That's a TLS client in under 4KB!!!!
We've even got 320 bytes left for a DNS client.
Adding the DNS client brought it up to ~3900 bytes, and then some golfing brought it back down to 3768.
And then ~~3744~~ ~~3536~~ ~~3472~~ ~~3432~~ 3232.
## Bonus Features?
Now that I'm comfortably below 4KB, I can think about some enhancements, my dream would be to have something more `curl`-like, which means the ability to pass in a URL. This implies the need for:
- AUXV extraction (normally done by libc before main)
- basic URL parsing (we can bodge this by passing domain in argv[1] and path in argv[2] but that's a bit unsatisfying)
- DNS query construction and slightly dynamic response parsing
- dynamically inserting the hostname and path into the HTTP query
- dynamically setting the SNI hostname in client_hello (this seems optional for the github pages host, but might not be optional elsewhere)
- correct recvall logic (not a strict requirement but will increase compat)## Fixing Fragmentation
With some sites, (notably google.com), the handshake hangs after a `encrypted_extensions(8)` message. I need to figure out why!
Ok it looks like we're not handling record fragmentation properly.
Google (and others) are sending some of their handshake responses bundled together within a single outer envelope. We need to iteratively parse records within the decrypted data, I think?
## DNS CNAME
New problem: DNS responses involving CNAME don't work properly. Example: `old.reddit.com`
Solution: a better response "parsing" heuristic.
## ELF Golfing
I was able to save 352 bytes by simply cutting off the end of the file (see `elf_mangler.py`), which included the section headers and strtab (i.e. data not necessary at runtime).
The next piece of cruft is the `GNU_STACK` program header, which is put there by either gcc or ld (not sure). I can't figure out how to make it not do that. It might be time for a custom linker script?

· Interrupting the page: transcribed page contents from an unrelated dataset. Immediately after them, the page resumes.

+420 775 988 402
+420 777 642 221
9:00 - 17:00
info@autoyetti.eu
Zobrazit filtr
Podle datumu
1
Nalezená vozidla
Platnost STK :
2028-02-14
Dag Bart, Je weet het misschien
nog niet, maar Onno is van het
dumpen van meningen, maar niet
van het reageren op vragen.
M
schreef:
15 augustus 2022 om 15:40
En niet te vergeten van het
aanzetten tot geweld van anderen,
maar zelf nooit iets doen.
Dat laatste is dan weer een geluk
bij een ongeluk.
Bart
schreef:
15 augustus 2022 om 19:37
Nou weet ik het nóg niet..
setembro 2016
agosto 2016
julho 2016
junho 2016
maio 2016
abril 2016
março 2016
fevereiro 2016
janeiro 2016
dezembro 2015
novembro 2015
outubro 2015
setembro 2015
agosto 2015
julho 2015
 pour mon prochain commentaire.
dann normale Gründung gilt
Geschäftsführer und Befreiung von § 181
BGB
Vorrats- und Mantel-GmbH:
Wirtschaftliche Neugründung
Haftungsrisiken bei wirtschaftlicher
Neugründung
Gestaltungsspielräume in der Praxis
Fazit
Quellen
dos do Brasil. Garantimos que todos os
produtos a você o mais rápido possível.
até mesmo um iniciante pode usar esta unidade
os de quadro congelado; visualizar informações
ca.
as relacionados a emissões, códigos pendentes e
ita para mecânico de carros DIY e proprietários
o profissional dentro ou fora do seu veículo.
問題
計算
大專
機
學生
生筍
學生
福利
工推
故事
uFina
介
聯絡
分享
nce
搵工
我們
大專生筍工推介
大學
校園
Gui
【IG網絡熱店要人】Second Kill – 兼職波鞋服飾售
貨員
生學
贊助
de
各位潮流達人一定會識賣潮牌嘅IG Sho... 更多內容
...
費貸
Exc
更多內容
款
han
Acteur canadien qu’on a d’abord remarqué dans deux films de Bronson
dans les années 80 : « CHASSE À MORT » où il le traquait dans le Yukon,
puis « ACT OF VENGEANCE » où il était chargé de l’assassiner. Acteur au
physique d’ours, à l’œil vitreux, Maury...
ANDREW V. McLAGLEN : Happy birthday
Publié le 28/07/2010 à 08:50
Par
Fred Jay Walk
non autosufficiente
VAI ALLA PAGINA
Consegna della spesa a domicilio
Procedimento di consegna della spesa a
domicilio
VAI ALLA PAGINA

Yup, a custom linker script solved it. I believe there's some more bytes on the table through overlapping the ELF header and program header, and *maybe* putting the entrypoint in the headers too.
If I write the headers and `_start` in asm, I can have it call `main` and still have the bulk of my code written in C. I implemented this and it works great (see `elf_entry.s`), now we're down to 3071 bytes.